Лаверн презрительно фыркнул:

– Я так и знал, что только напрасно потеряю время.

Принс, казалось, испепелял его взглядом.

– Магия, Лаверн. Чистой воды магия. Ты хоть представляешь себе, что я могу тебе дать?

Устав от этого безумия, Лаверн было уже собрался уходить и, повернувшись вполоборота, сказал:

– Ничего ты мне не дашь.

В это мгновение он услышал позади себя какой-то шорох и повернулся на звук. На месте, где когда-то был алтарь, лежал огромный камень, а на камне стоял маленький мальчик. Ему было на вид года три. У него были каштановые волосы и перепачканный шоколадом рот. Одет он был в синий комбинезончик, а лицо светилось знакомой лукавой улыбкой.

– Папа! – позвал ребенок Лаверна.

У Вернона от волнения обмякли ноги.

Забыв о Принсе, забыв обо всем на свете, он бросился к мальчику и, подхватив его на руки, ощутил небывалую радость от прикосновения к детскому тельцу – оно казалось живым и теплым, от него пахло тальком и липкими леденцами. Казалось, он воссоединился с собственной плотью. На какое-то мгновение Лаверн забыл о своих терзаниях – в руках у него был сын!.. Но в следующую секунду Том исчез, и Лаверн остался стоять, обнимая воздух.

Из горла его вырвался сдавленный крик. Лаверн закачался, будто тело пронзила стальная рапира. Хватая ртом воздух, он рухнул на колени. Принс медленно подошел к алтарю.

– Магия, Лаверн. Прошлое, ставшее настоящим. Дух, облеченный плотью. Я в любое время мог бы вернуть тебе мальчика. Он мог бы навещать вас с Донной каждый день. И, главное, он ничем бы – ни видом, ни голосом, ни поведением – не отличался от вашего настоящего сына. И я обещаю тебе это, если ты немедленно признаешь свое поражение.

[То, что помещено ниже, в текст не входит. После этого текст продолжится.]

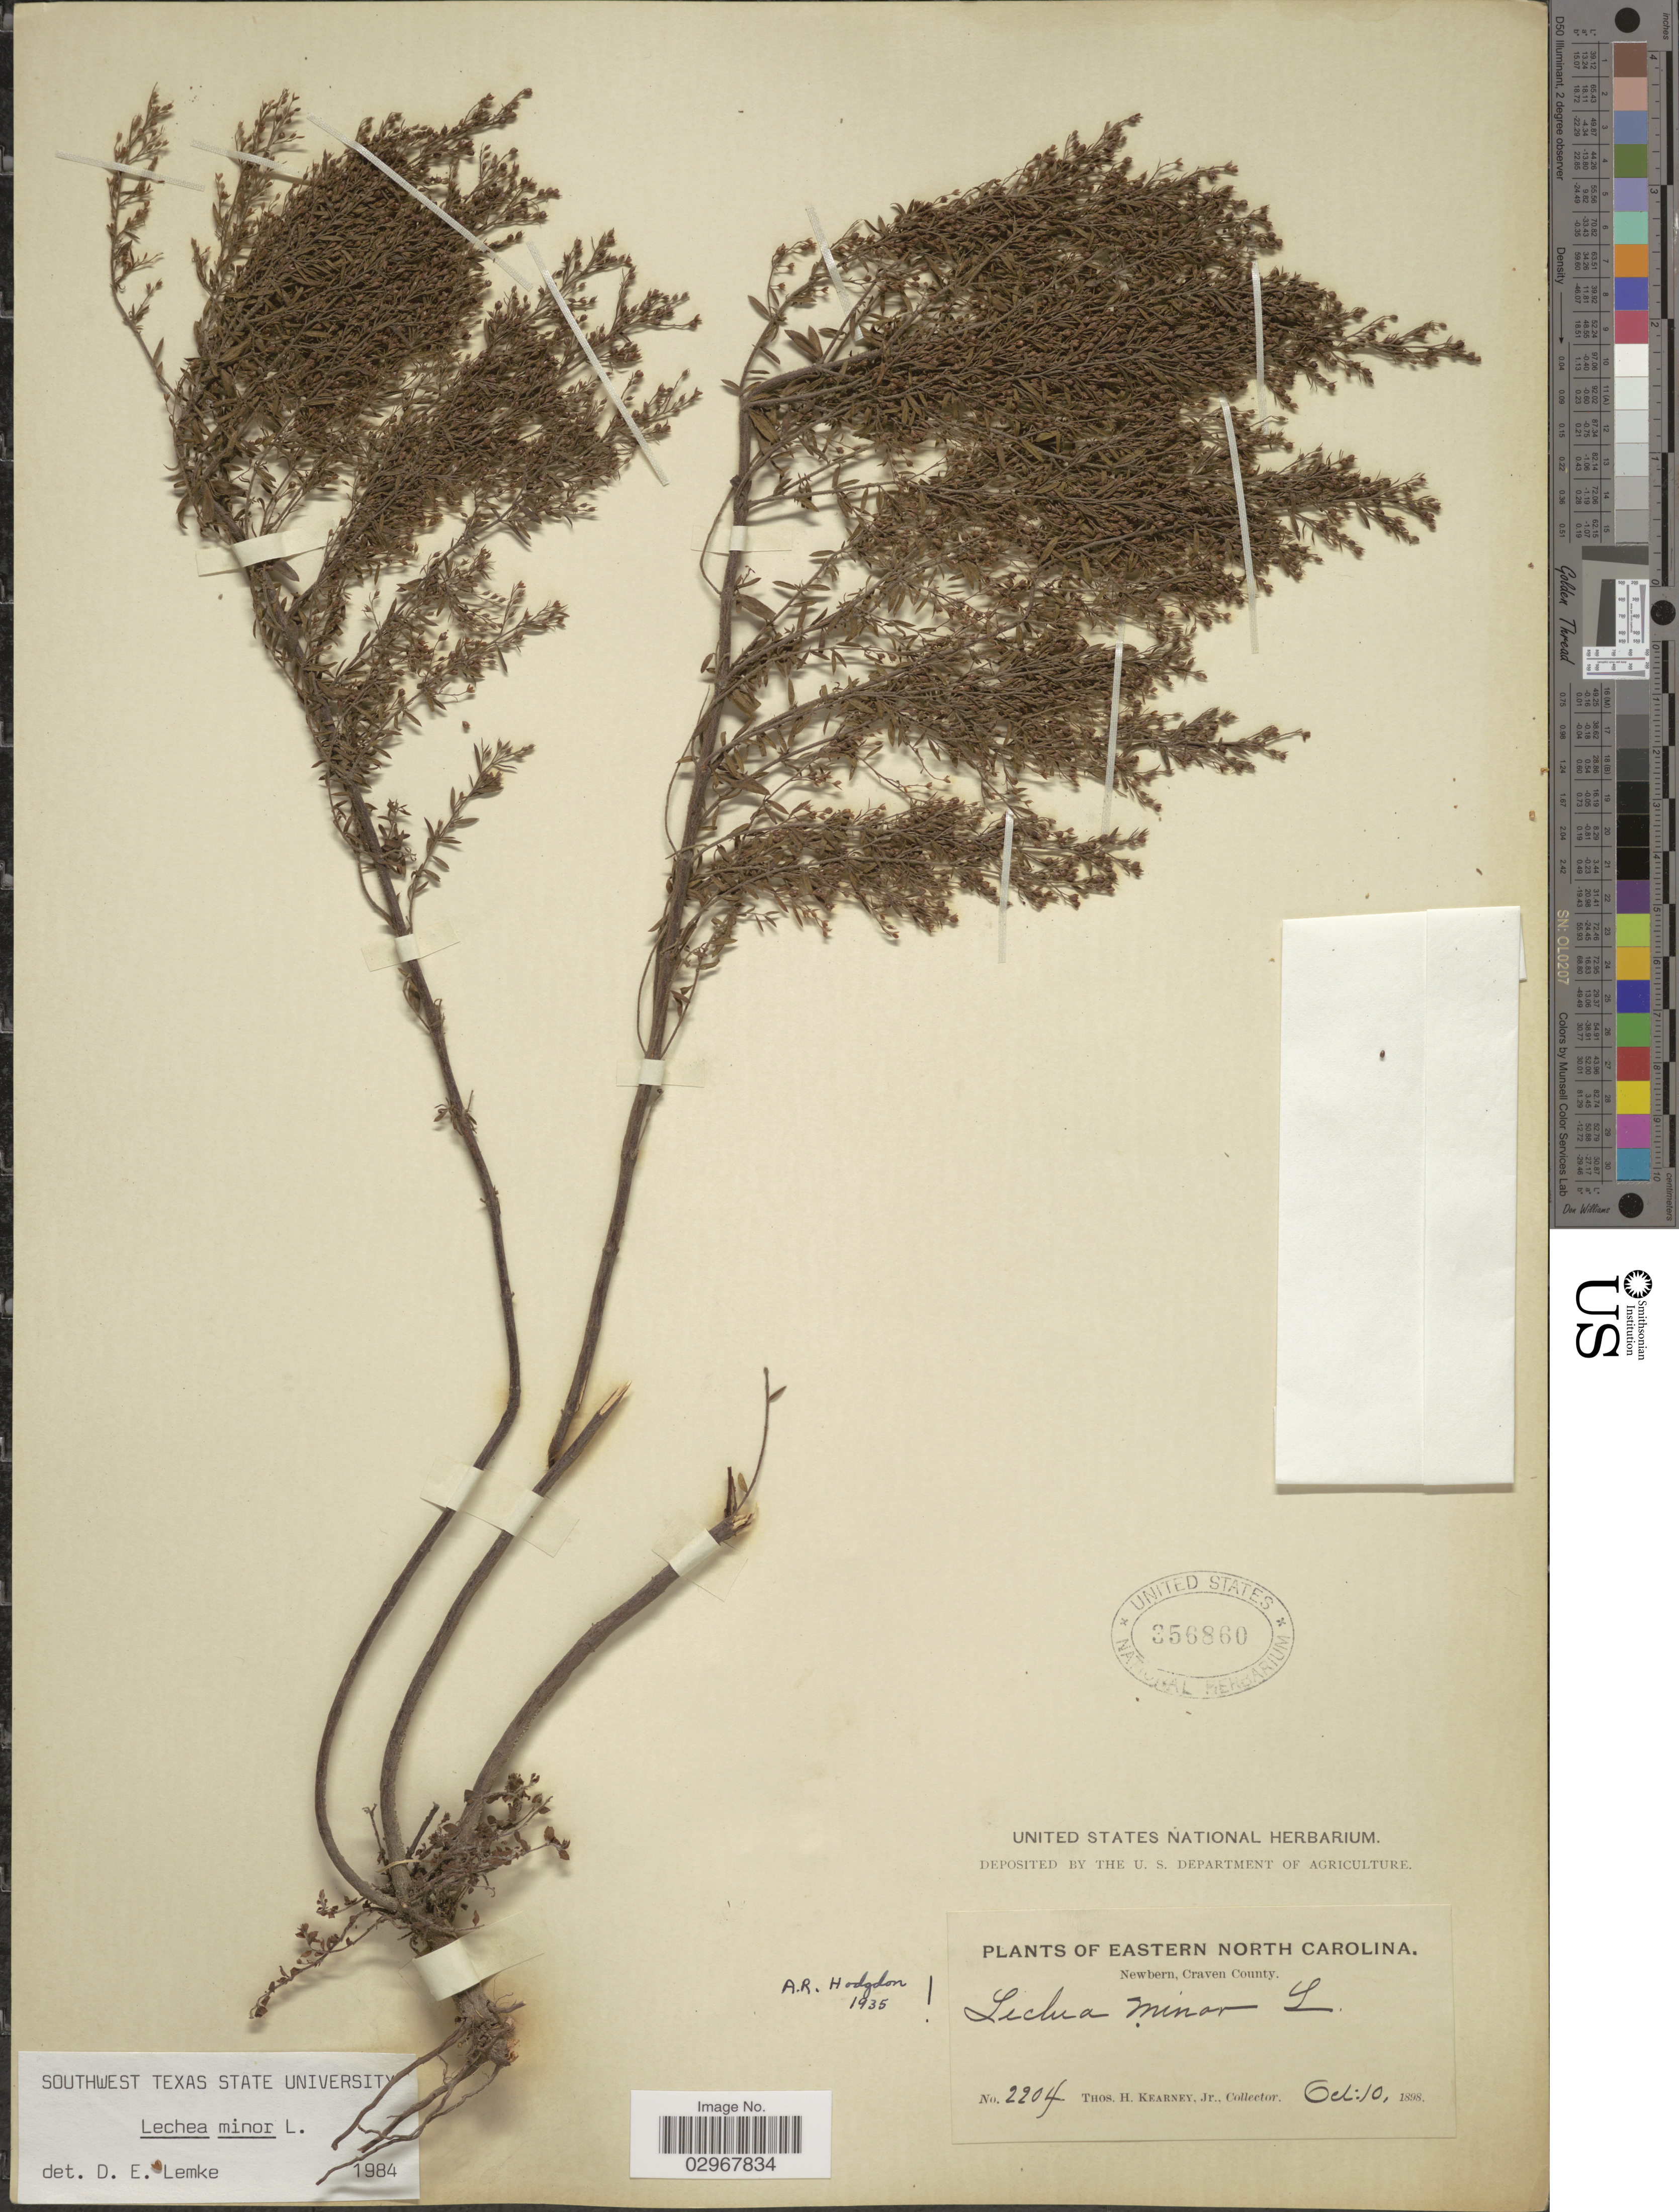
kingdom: Plantae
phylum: Tracheophyta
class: Magnoliopsida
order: Malvales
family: Cistaceae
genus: Lechea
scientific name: Lechea minor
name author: L.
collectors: T. H. Kearney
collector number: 2204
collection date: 1898-10-10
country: United States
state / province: North Carolina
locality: Eastern North Carolina. Newbern, Craven County.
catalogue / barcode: US 356860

Стараясь побороть искушение, Лаверн уткнулся лицом в ладони. От них еще исходил запах сына. Из горла Вернона вырвался вопль бессилия и горя, и дрогнувшим голосом он произнес:

– Это наваждение...

– Наваждение или нет, какая разница? Ведь он ничем не отличается от твоего сына.

Лаверн промолчал и лишь плотно смежил веки.

– Ну так что? – донесся голос Принса. – Договорились?

И вновь гнетущее молчание. Не поднимая глаз, Лаверн произнес:

– Никогда и ни за что я не преклоню перед тобой головы.

– Что ж, тогда говорить нам не о чем, – промолвил Принс. – Ты храбрый человек, но, увы, при этом довольно глуп. Прощай.

Лаверн несколько мгновений тупо смотрел на землю – перед его мысленным взором все еще стоял сын. Затем, полный решимости отомстить американцу за это последнее свое унижение, он заставил себя встать. Но Принса уже нигде не было, Вернон стоял один посреди руин – треснувших колонн и арок средневекового аббатства.